Do you belong to Generation Jones, or the so-called Lost Generation? Do you still consider yourself a baby boomer? Does blogging come easier to you?
Generation Jones (the long-lost generation between the Boomers and Xers, born 1954-1965.
Read what Wikipedia has to say:
American social commentator Jonathan Pontell defined this generation and coined the term naming it. Generation Jones has been referred to as a heretofore lost generation between the Baby boomers and Generation X, since prior to the popularization of Pontell’s theory, its members were included with either the Boomers or X’ers.
The name “Generation Jones” has several connotations, including: a large anonymous generation, and a “Keeping up with the Joneses” competitiveness borne from this generation’s populous birth years. The connotation, however, which is perhaps best known stems from the slang word “jones” or “jonesing”, which means a yearning or craving. Jonesers were the people who as teens in the 1970’s made this slang word popular, but beyond this historical claim, many believe the concept of jonesing is among this generation’s key collective personality traits. Jonesers were given huge expectations as children in the optimistic 1960’s, and then confronted with a different reality as they came of age in the pessimistic 1970’s, leaving them with a certain unrequited, jonesing quality.

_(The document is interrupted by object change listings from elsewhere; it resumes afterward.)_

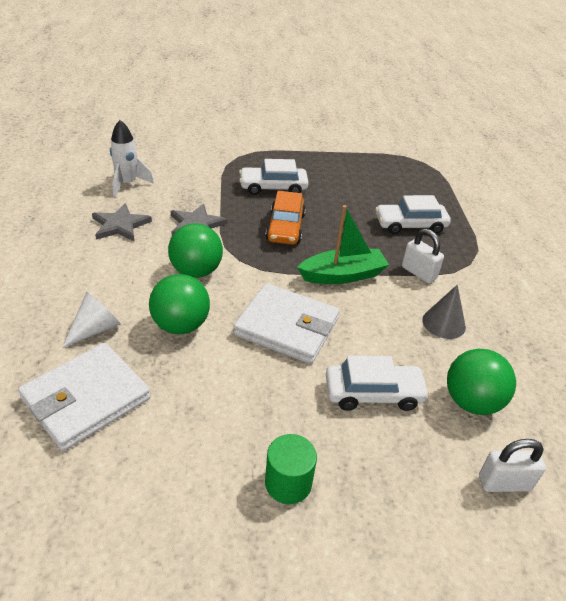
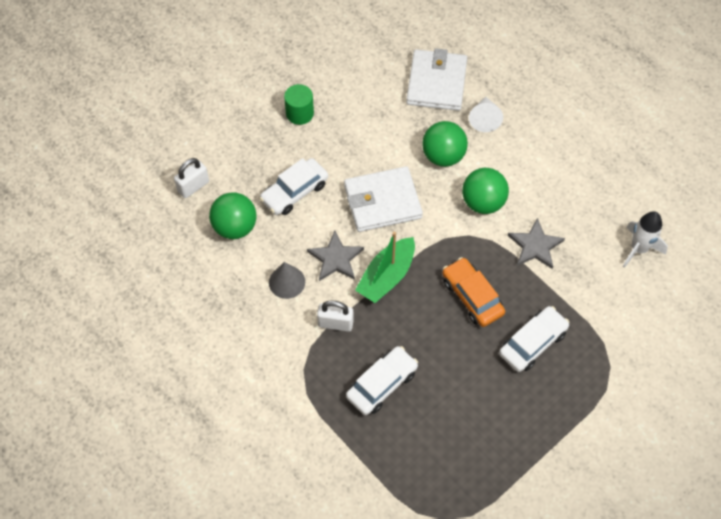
camera: 145 degrees right, 20 degrees up
grey star [92,203,152,241] -> grey star moved to [307,231,364,281]

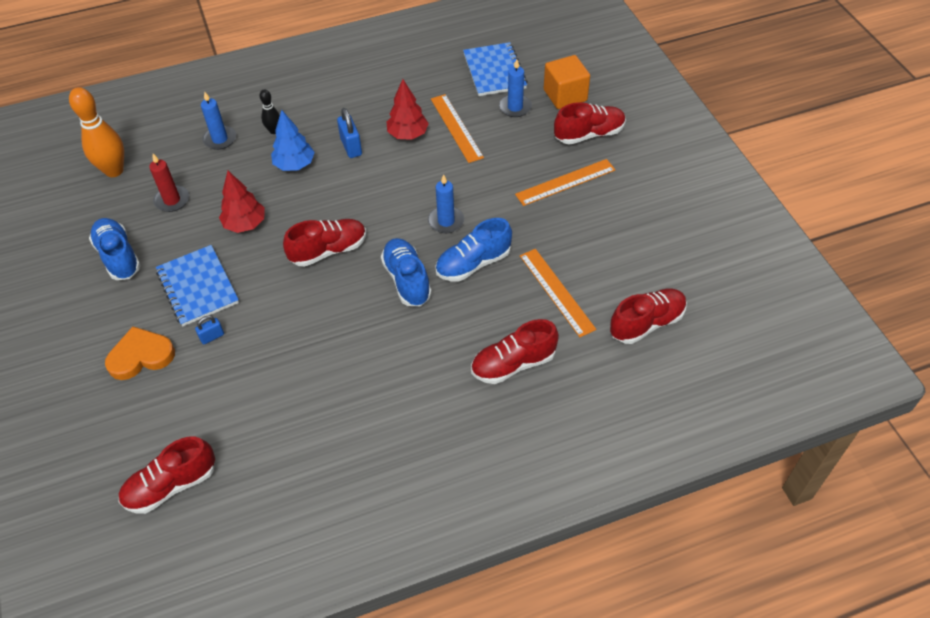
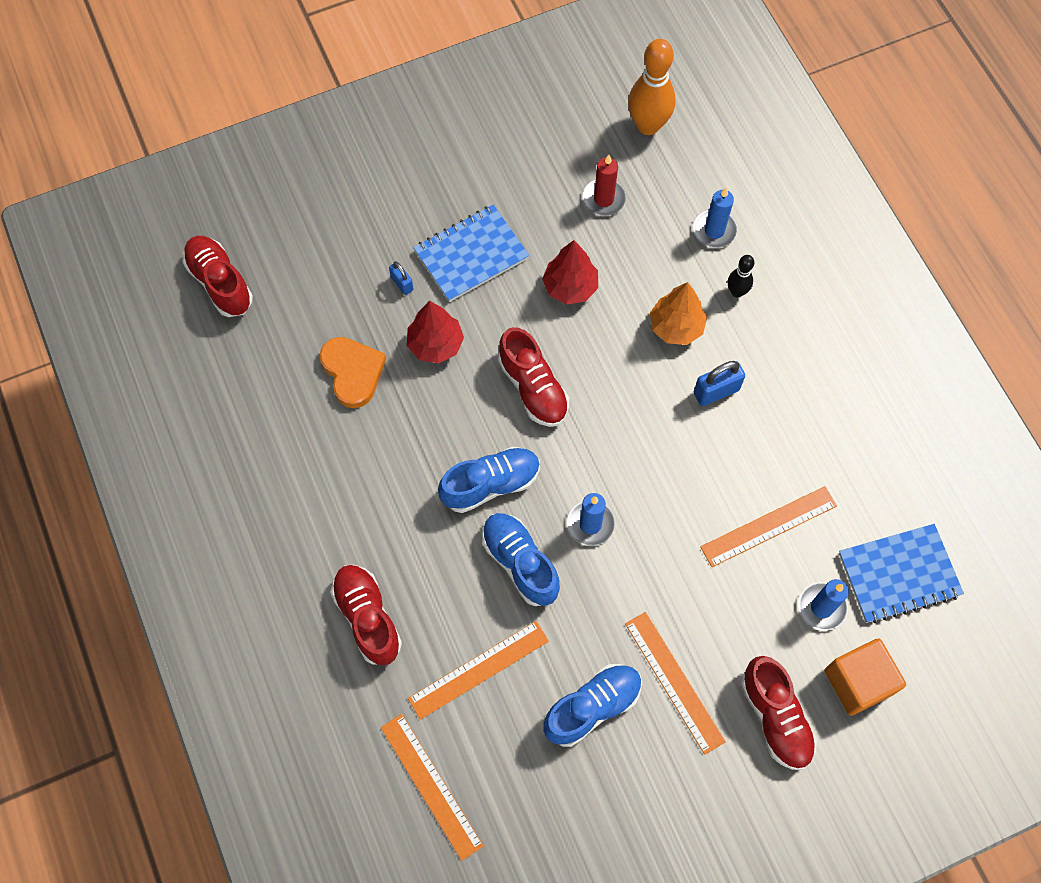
camera: 85 degrees right, 15 degrees up
blue shoe [89,218,141,280] -> blue shoe moved to [543,664,642,747]
orange heart [105,326,175,380] -> orange heart moved to [320,337,386,408]
blue tree [271,110,315,171] -> orange tree [650,282,707,345]
red tree [387,79,429,140] -> red tree moved to [407,301,464,364]
red shoe [610,289,687,344] -> orange ruler [381,714,483,861]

In demographic terms, Generation Jones was part of the baby boom which ended in the early 1960s. However, the events stereotypically associated with generational discussion of Boomers, including protests over civil rights and the Vietnam war and the emergence of rock music took place while the members of Generation Jones were still children or early teenagers. This is the situation described by Sex Pistols bass player Sid Vicious, who said that he had missed the Summer of Love because he was too busy playing with his Action Man. Thus the early life experience of this group was more similar, in many respects, to that commonly imputed to Generation X. Generation Jones is thus associated with such pop icons such as Pong, the “Walkman”, Rubik’s Cube and MTV.
This age group became politically active in the United States during the Presidential campaigns of Ronald Reagan, who was extremely popular among people of this age group. “The turn toward the Republicans was based very much on how the young felt about Ronald Reagan’s performance in office,” said Helmut Norpoth, a political scientist at the State University of New York at Stony Brook. In the 2008 election, surveys found that fans of classic rock music, popular during this period, tended to favor the Republicans.
Generation Jones has been the recipient of extensive media attention. It has been written about in hundreds of newspapers and magazines and discussed frequently on TV and radio shows. Pontell appears regularly on TV networks such as CNN, MSNBC, and the BBC, discussing the cultural, political, and economic implications of this generation’s emergence.
In the business world, Generation Jones has become a part of the strategic planning of many companies and industries, particularly in the context of targeting Jonesers through marketing efforts. Numerous industries have created new products and brands to specifically target Jonesers, like the radio industry, which has created “GenJones” radio formats.
Politically, Generation Jones has emerged as a crucial voting segment in Western elections. In the U.S. 2006 Midterm and 2004 Presidential elections, and the 2005 U.K. elections, Generation Jones’ electoral role was widely described as pivotal by the media and political pollsters. In the 2008 U.S. Presidential election, Generation Jones was again seen as a key electoral segment, partly because of its large size as almost a third of all voters, and because of the high degree to which its members were swing voters during the election cycle. Influential journalists like Clarence Page and Peter Fenn] singled out Generation Jones voters as crucial in the final weeks of the campaign.
The election to President of Barack Obama, born in 1961, focused more attention on Generation Jones. Many influential journalists, publications, and experts pointed out that Obama is a member of Generation Jones, including Jonathan Alter (Newsweek),[David Brooks (The New York Times), and Karen Tumulty (Time Magazine
Well, I gues the next question is do you mind being called a baby boomer too?